[Exercise details] Return every record below exactly as written, but leave out the pictures.

** begin **

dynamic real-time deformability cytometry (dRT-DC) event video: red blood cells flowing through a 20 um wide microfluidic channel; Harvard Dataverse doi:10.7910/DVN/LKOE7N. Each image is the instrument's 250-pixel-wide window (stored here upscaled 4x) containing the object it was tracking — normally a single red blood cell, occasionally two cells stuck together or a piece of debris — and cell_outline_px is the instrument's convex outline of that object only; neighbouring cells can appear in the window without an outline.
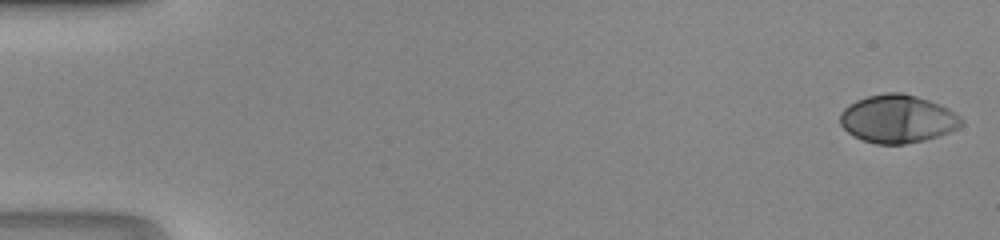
{"species": "human", "species_latin": "Homo sapiens", "temperature_condition": "room temperature", "stored_images_in_passage": 48, "camera_frame_rate_fps": 3000, "um_per_image_px": 0.085, "donor": {"sex": "male"}, "frame": {"image": 1, "passage_image": 1, "time_ms": 0.0, "image_size_px": [1000, 240], "cell_outline_px": [[964, 124], [948, 132], [924, 140], [904, 144], [876, 144], [852, 136], [840, 124], [840, 112], [848, 104], [856, 100], [868, 96], [884, 92], [904, 92], [940, 104], [948, 108], [960, 116], [964, 120]], "centroid_in_image_um": [76.28, 10.09], "position_along_channel_um": 8.7, "area_um2": 34.04}}
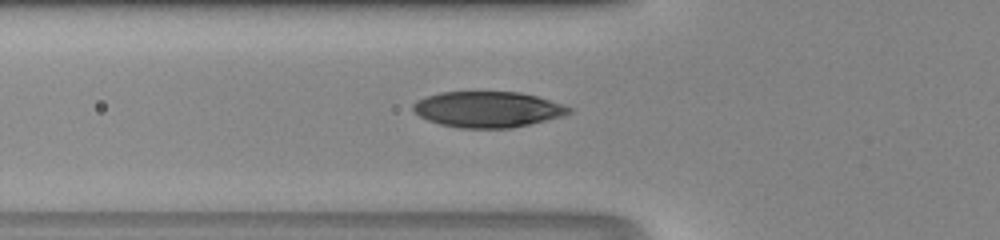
{"frame": {"image": 2, "passage_image": 18, "time_ms": 5.667, "image_size_px": [1000, 240], "cell_outline_px": [[572, 112], [564, 116], [512, 128], [460, 128], [440, 124], [428, 120], [420, 116], [412, 108], [412, 104], [416, 100], [424, 96], [440, 92], [520, 92], [536, 96], [572, 108]], "centroid_in_image_um": [41.43, 9.3], "position_along_channel_um": 84.4, "area_um2": 32.54}}
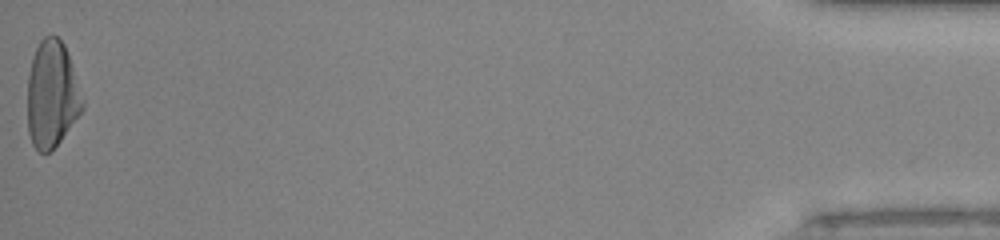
{"frame": {"image": 3, "passage_image": 48, "time_ms": 15.667, "image_size_px": [1000, 240], "cell_outline_px": [[84, 108], [60, 140], [48, 152], [40, 152], [32, 144], [28, 132], [28, 76], [32, 56], [40, 40], [44, 36], [52, 32], [64, 44], [84, 100]], "centroid_in_image_um": [4.4, 7.99], "position_along_channel_um": 430.8, "area_um2": 34.04}}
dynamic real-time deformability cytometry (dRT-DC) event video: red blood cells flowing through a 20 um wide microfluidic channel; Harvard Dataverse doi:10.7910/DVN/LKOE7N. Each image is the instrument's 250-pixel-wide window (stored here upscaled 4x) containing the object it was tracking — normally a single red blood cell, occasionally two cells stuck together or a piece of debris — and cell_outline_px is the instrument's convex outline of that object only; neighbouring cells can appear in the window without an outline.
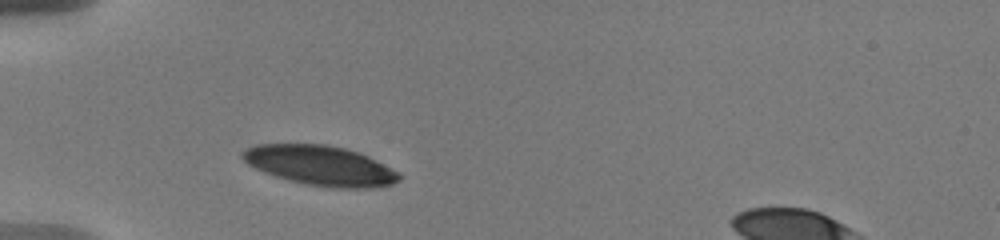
{"species": "human", "species_latin": "Homo sapiens", "temperature_condition": "warm", "stored_images_in_passage": 24, "camera_frame_rate_fps": 3000, "um_per_image_px": 0.085, "donor": {"sex": "male"}, "frame": {"image": 1, "passage_image": 3, "time_ms": 1.333, "image_size_px": [1000, 240], "cell_outline_px": [[404, 176], [400, 180], [392, 184], [372, 188], [340, 188], [304, 184], [276, 176], [264, 172], [248, 164], [240, 156], [240, 152], [256, 144], [324, 144], [344, 148], [368, 156], [400, 172]], "centroid_in_image_um": [27.25, 14.07], "position_along_channel_um": 57.7, "area_um2": 36.3}}
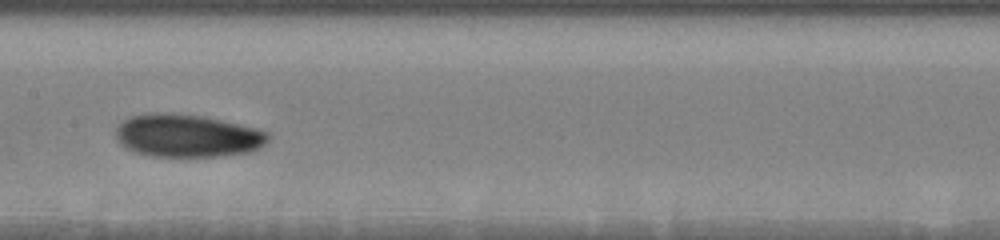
{"frame": {"image": 2, "passage_image": 12, "time_ms": 5.333, "image_size_px": [1000, 240], "cell_outline_px": [[268, 140], [260, 148], [248, 152], [216, 156], [152, 156], [132, 152], [124, 148], [116, 140], [116, 128], [128, 116], [148, 112], [172, 112], [204, 116], [256, 128], [268, 132]], "centroid_in_image_um": [15.85, 11.52], "position_along_channel_um": 191.5, "area_um2": 38.38}}
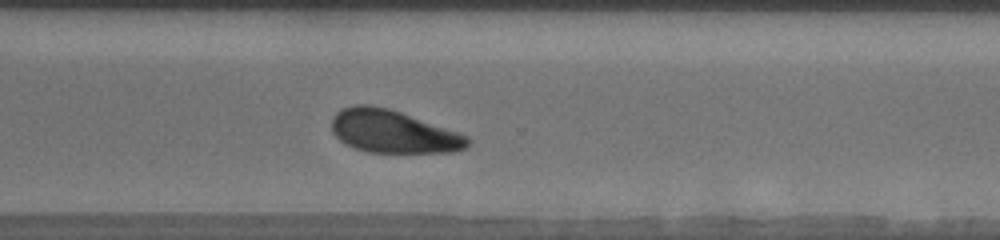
{"frame": {"image": 3, "passage_image": 19, "time_ms": 9.333, "image_size_px": [1000, 240], "cell_outline_px": [[472, 140], [468, 148], [452, 152], [368, 152], [344, 144], [332, 132], [332, 120], [336, 112], [344, 108], [356, 104], [368, 104], [400, 112], [460, 132], [468, 136]], "centroid_in_image_um": [33.45, 11.19], "position_along_channel_um": 337.1, "area_um2": 33.87}, "authors_computed_cell_mechanics": {"area_um2": 36.2984, "velocity_mm_per_s": 3.6522, "shape_relaxation_time_tau1_ms": 2.4499, "shape_relaxation_time_tau2_ms": null, "deformation_change_tau1": 0.0973, "deformation_change_tau2": null}}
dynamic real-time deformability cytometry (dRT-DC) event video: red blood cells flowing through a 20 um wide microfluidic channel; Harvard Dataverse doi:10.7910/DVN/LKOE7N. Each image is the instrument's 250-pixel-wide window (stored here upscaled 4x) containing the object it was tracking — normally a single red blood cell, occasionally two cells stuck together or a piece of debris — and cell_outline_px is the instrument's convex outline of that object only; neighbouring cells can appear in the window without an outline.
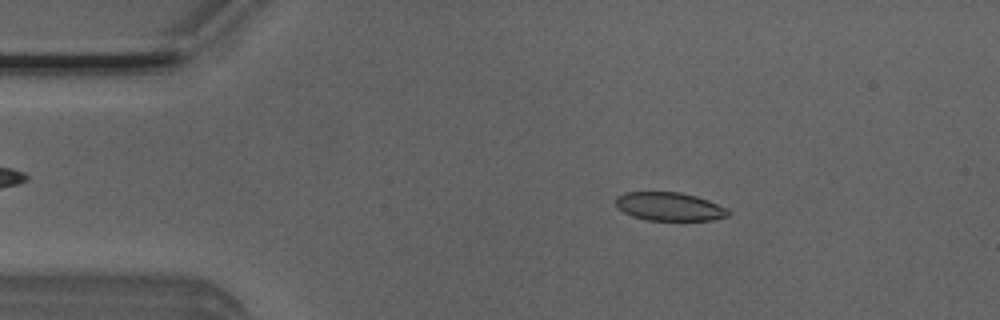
{"species": "Egyptian fruit bat (a non-hibernating species)", "species_latin": "Rousettus aegyptiacus", "temperature_condition": "room temperature", "stored_images_in_passage": 6, "camera_frame_rate_fps": 3000, "um_per_image_px": 0.085, "animal": {"sex": "male"}, "frame": {"image": 1, "passage_image": 2, "time_ms": 0.333, "image_size_px": [1000, 320], "cell_outline_px": [[728, 216], [712, 220], [648, 220], [632, 216], [616, 208], [616, 196], [624, 192], [680, 192], [696, 196], [708, 200], [724, 208], [728, 212]], "centroid_in_image_um": [56.83, 17.55], "position_along_channel_um": 28.2, "area_um2": 18.5}}
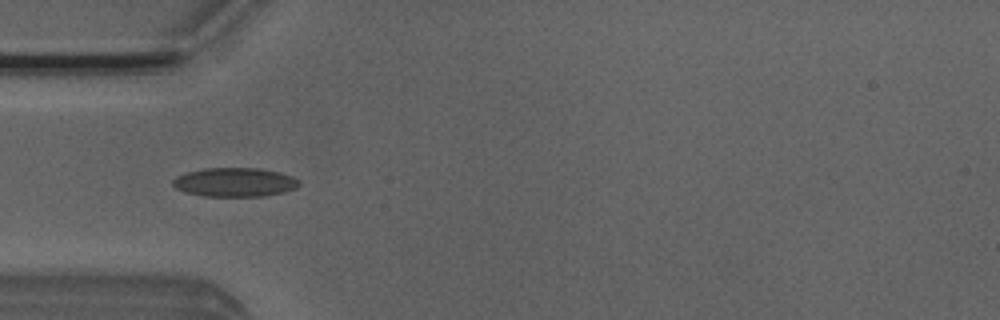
{"frame": {"image": 2, "passage_image": 4, "time_ms": 1.0, "image_size_px": [1000, 320], "cell_outline_px": [[300, 184], [296, 188], [284, 192], [264, 196], [204, 196], [184, 192], [176, 188], [172, 184], [172, 180], [176, 176], [188, 172], [204, 168], [260, 168], [280, 172], [292, 176], [300, 180]], "centroid_in_image_um": [19.97, 15.48], "position_along_channel_um": 65.0, "area_um2": 21.44}}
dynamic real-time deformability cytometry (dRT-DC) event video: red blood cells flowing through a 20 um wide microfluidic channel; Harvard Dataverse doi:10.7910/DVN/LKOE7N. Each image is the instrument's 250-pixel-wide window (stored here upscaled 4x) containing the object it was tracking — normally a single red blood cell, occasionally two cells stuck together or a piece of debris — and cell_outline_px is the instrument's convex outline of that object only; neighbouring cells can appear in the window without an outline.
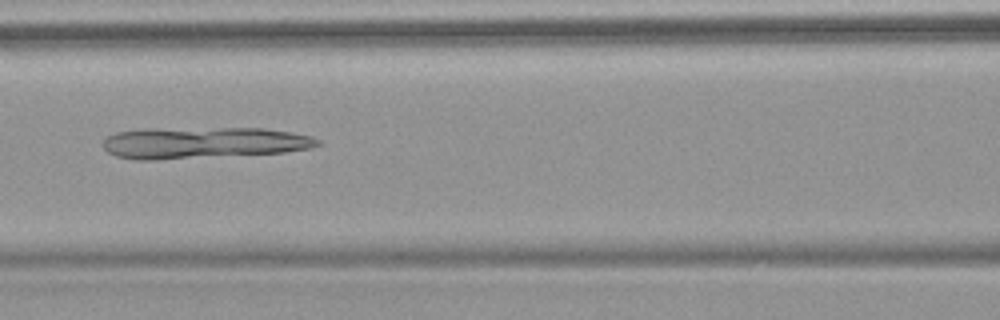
{"species": "common noctule bat (a hibernating species)", "species_latin": "Nyctalus noctula", "temperature_condition": "warm", "stored_images_in_passage": 6, "camera_frame_rate_fps": 3000, "um_per_image_px": 0.085, "animal": {"sex": "female", "body_mass_g": 18.4}, "frame": {"image": 1, "passage_image": 6, "time_ms": 6.0, "image_size_px": [1000, 320], "cell_outline_px": [[320, 144], [312, 148], [284, 152], [156, 160], [136, 160], [116, 156], [108, 152], [104, 148], [104, 140], [108, 136], [116, 132], [144, 128], [264, 128], [312, 136], [320, 140]], "centroid_in_image_um": [17.26, 12.13], "position_along_channel_um": 149.3, "area_um2": 39.48}}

** end **

[Finished answer]
dynamic real-time deformability cytometry (dRT-DC) event video: red blood cells flowing through a 20 um wide microfluidic channel; Harvard Dataverse doi:10.7910/DVN/LKOE7N. Each image is the instrument's 250-pixel-wide window (stored here upscaled 4x) containing the object it was tracking — normally a single red blood cell, occasionally two cells stuck together or a piece of debris — and cell_outline_px is the instrument's convex outline of that object only; neighbouring cells can appear in the window without an outline.
{"species": "human", "species_latin": "Homo sapiens", "temperature_condition": "room temperature", "stored_images_in_passage": 48, "camera_frame_rate_fps": 3000, "um_per_image_px": 0.085, "donor": {"sex": "male"}, "frame": {"image": 1, "passage_image": 1, "time_ms": 0.0, "image_size_px": [1000, 240], "cell_outline_px": [[964, 124], [948, 132], [924, 140], [904, 144], [876, 144], [852, 136], [840, 124], [840, 112], [848, 104], [856, 100], [868, 96], [884, 92], [904, 92], [940, 104], [948, 108], [960, 116], [964, 120]], "centroid_in_image_um": [76.28, 10.09], "position_along_channel_um": 8.7, "area_um2": 34.04}}
{"frame": {"image": 2, "passage_image": 18, "time_ms": 5.667, "image_size_px": [1000, 240], "cell_outline_px": [[572, 112], [564, 116], [512, 128], [460, 128], [440, 124], [428, 120], [420, 116], [412, 108], [412, 104], [416, 100], [424, 96], [440, 92], [520, 92], [536, 96], [572, 108]], "centroid_in_image_um": [41.43, 9.3], "position_along_channel_um": 84.4, "area_um2": 32.54}}
{"frame": {"image": 3, "passage_image": 48, "time_ms": 15.667, "image_size_px": [1000, 240], "cell_outline_px": [[84, 108], [60, 140], [48, 152], [40, 152], [32, 144], [28, 132], [28, 76], [32, 56], [40, 40], [44, 36], [52, 32], [64, 44], [84, 100]], "centroid_in_image_um": [4.4, 7.99], "position_along_channel_um": 430.8, "area_um2": 34.04}}
dynamic real-time deformability cytometry (dRT-DC) event video: red blood cells flowing through a 20 um wide microfluidic channel; Harvard Dataverse doi:10.7910/DVN/LKOE7N. Each image is the instrument's 250-pixel-wide window (stored here upscaled 4x) containing the object it was tracking — normally a single red blood cell, occasionally two cells stuck together or a piece of debris — and cell_outline_px is the instrument's convex outline of that object only; neighbouring cells can appear in the window without an outline.
{"species": "human", "species_latin": "Homo sapiens", "temperature_condition": "warm", "stored_images_in_passage": 24, "camera_frame_rate_fps": 3000, "um_per_image_px": 0.085, "donor": {"sex": "male"}, "frame": {"image": 1, "passage_image": 3, "time_ms": 1.333, "image_size_px": [1000, 240], "cell_outline_px": [[404, 176], [400, 180], [392, 184], [372, 188], [340, 188], [304, 184], [276, 176], [264, 172], [248, 164], [240, 156], [240, 152], [256, 144], [324, 144], [344, 148], [368, 156], [400, 172]], "centroid_in_image_um": [27.25, 14.07], "position_along_channel_um": 57.7, "area_um2": 36.3}}
{"frame": {"image": 2, "passage_image": 12, "time_ms": 5.333, "image_size_px": [1000, 240], "cell_outline_px": [[268, 140], [260, 148], [248, 152], [216, 156], [152, 156], [132, 152], [124, 148], [116, 140], [116, 128], [128, 116], [148, 112], [172, 112], [204, 116], [256, 128], [268, 132]], "centroid_in_image_um": [15.85, 11.52], "position_along_channel_um": 191.5, "area_um2": 38.38}}
{"frame": {"image": 3, "passage_image": 19, "time_ms": 9.333, "image_size_px": [1000, 240], "cell_outline_px": [[472, 140], [468, 148], [452, 152], [368, 152], [344, 144], [332, 132], [332, 120], [336, 112], [344, 108], [356, 104], [368, 104], [400, 112], [460, 132], [468, 136]], "centroid_in_image_um": [33.45, 11.19], "position_along_channel_um": 337.1, "area_um2": 33.87}, "authors_computed_cell_mechanics": {"area_um2": 36.2984, "velocity_mm_per_s": 3.6522, "shape_relaxation_time_tau1_ms": 2.4499, "shape_relaxation_time_tau2_ms": null, "deformation_change_tau1": 0.0973, "deformation_change_tau2": null}}
dynamic real-time deformability cytometry (dRT-DC) event video: red blood cells flowing through a 20 um wide microfluidic channel; Harvard Dataverse doi:10.7910/DVN/LKOE7N. Each image is the instrument's 250-pixel-wide window (stored here upscaled 4x) containing the object it was tracking — normally a single red blood cell, occasionally two cells stuck together or a piece of debris — and cell_outline_px is the instrument's convex outline of that object only; neighbouring cells can appear in the window without an outline.
{"species": "Egyptian fruit bat (a non-hibernating species)", "species_latin": "Rousettus aegyptiacus", "temperature_condition": "room temperature", "stored_images_in_passage": 6, "camera_frame_rate_fps": 3000, "um_per_image_px": 0.085, "animal": {"sex": "male"}, "frame": {"image": 1, "passage_image": 2, "time_ms": 0.333, "image_size_px": [1000, 320], "cell_outline_px": [[728, 216], [712, 220], [648, 220], [632, 216], [616, 208], [616, 196], [624, 192], [680, 192], [696, 196], [708, 200], [724, 208], [728, 212]], "centroid_in_image_um": [56.83, 17.55], "position_along_channel_um": 28.2, "area_um2": 18.5}}
{"frame": {"image": 2, "passage_image": 4, "time_ms": 1.0, "image_size_px": [1000, 320], "cell_outline_px": [[300, 184], [296, 188], [284, 192], [264, 196], [204, 196], [184, 192], [176, 188], [172, 184], [172, 180], [176, 176], [188, 172], [204, 168], [260, 168], [280, 172], [292, 176], [300, 180]], "centroid_in_image_um": [19.97, 15.48], "position_along_channel_um": 65.0, "area_um2": 21.44}}
dynamic real-time deformability cytometry (dRT-DC) event video: red blood cells flowing through a 20 um wide microfluidic channel; Harvard Dataverse doi:10.7910/DVN/LKOE7N. Each image is the instrument's 250-pixel-wide window (stored here upscaled 4x) containing the object it was tracking — normally a single red blood cell, occasionally two cells stuck together or a piece of debris — and cell_outline_px is the instrument's convex outline of that object only; neighbouring cells can appear in the window without an outline.
{"species": "common noctule bat (a hibernating species)", "species_latin": "Nyctalus noctula", "temperature_condition": "warm", "stored_images_in_passage": 6, "camera_frame_rate_fps": 3000, "um_per_image_px": 0.085, "animal": {"sex": "female", "body_mass_g": 18.4}, "frame": {"image": 1, "passage_image": 6, "time_ms": 6.0, "image_size_px": [1000, 320], "cell_outline_px": [[320, 144], [312, 148], [284, 152], [156, 160], [136, 160], [116, 156], [108, 152], [104, 148], [104, 140], [108, 136], [116, 132], [144, 128], [264, 128], [312, 136], [320, 140]], "centroid_in_image_um": [17.26, 12.13], "position_along_channel_um": 149.3, "area_um2": 39.48}}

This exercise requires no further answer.